■ EXERCISE INSTRUCTIONS
An exact transcription of all the records is required, minus the images.

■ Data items

......

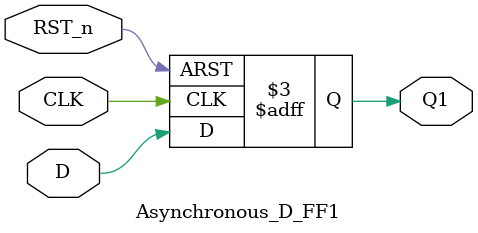
<source format=v>
`timescale 1ns / 1ps


module Asynchronous_D_FF1(CLK,D,RST_n,Q1 );
    input CLK;
    input D;
    input RST_n;
    output reg Q1;
   always@( posedge RST_n or negedge CLK)
   //always@(posedge RST_n or posedge CLK)
    begin
    if(RST_n==1)
    Q1<=1;
    else
    Q1<=D; 
    end
endmodule

</source>
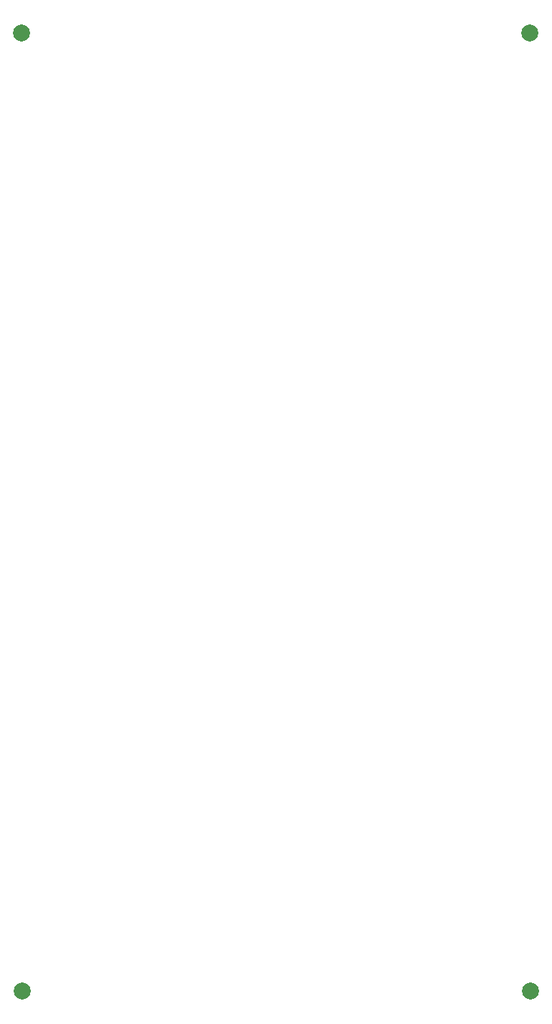
<source format=gbr>
%TF.GenerationSoftware,Altium Limited,Altium Designer,24.6.1 (21)*%
G04 Layer_Color=8388736*
%FSLAX45Y45*%
%MOMM*%
%TF.SameCoordinates,67D5D49C-F10C-4C33-88A2-04FC769B4017*%
%TF.FilePolarity,Negative*%
%TF.FileFunction,Soldermask,Top*%
%TF.Part,Single*%
G01*
G75*
%TA.AperFunction,ViaPad*%
%ADD20C,2.00320*%
D20*
X9426400Y389776D02*
D03*
X3420000Y390000D02*
D03*
X9421600Y11702000D02*
D03*
X3416371Y11699637D02*
D03*
%TF.MD5,af65a057dff5013f9fdbd9f5cc8219f4*%
M02*

</source>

......

■ WRITTEN SOLUTION
<source format=v>
`timescale 1ns / 1ps


module Asynchronous_D_FF1(CLK,D,RST_n,Q1 );
    input CLK;
    input D;
    input RST_n;
    output reg Q1;
   always@( posedge RST_n or negedge CLK)
   //always@(posedge RST_n or posedge CLK)
    begin
    if(RST_n==1)
    Q1<=1;
    else
    Q1<=D; 
    end
endmodule

</source>
<source format=gbr>
%TF.GenerationSoftware,Altium Limited,Altium Designer,24.6.1 (21)*%
G04 Layer_Color=8388736*
%FSLAX45Y45*%
%MOMM*%
%TF.SameCoordinates,67D5D49C-F10C-4C33-88A2-04FC769B4017*%
%TF.FilePolarity,Negative*%
%TF.FileFunction,Soldermask,Top*%
%TF.Part,Single*%
G01*
G75*
%TA.AperFunction,ViaPad*%
%ADD20C,2.00320*%
D20*
X9426400Y389776D02*
D03*
X3420000Y390000D02*
D03*
X9421600Y11702000D02*
D03*
X3416371Y11699637D02*
D03*
%TF.MD5,af65a057dff5013f9fdbd9f5cc8219f4*%
M02*

</source>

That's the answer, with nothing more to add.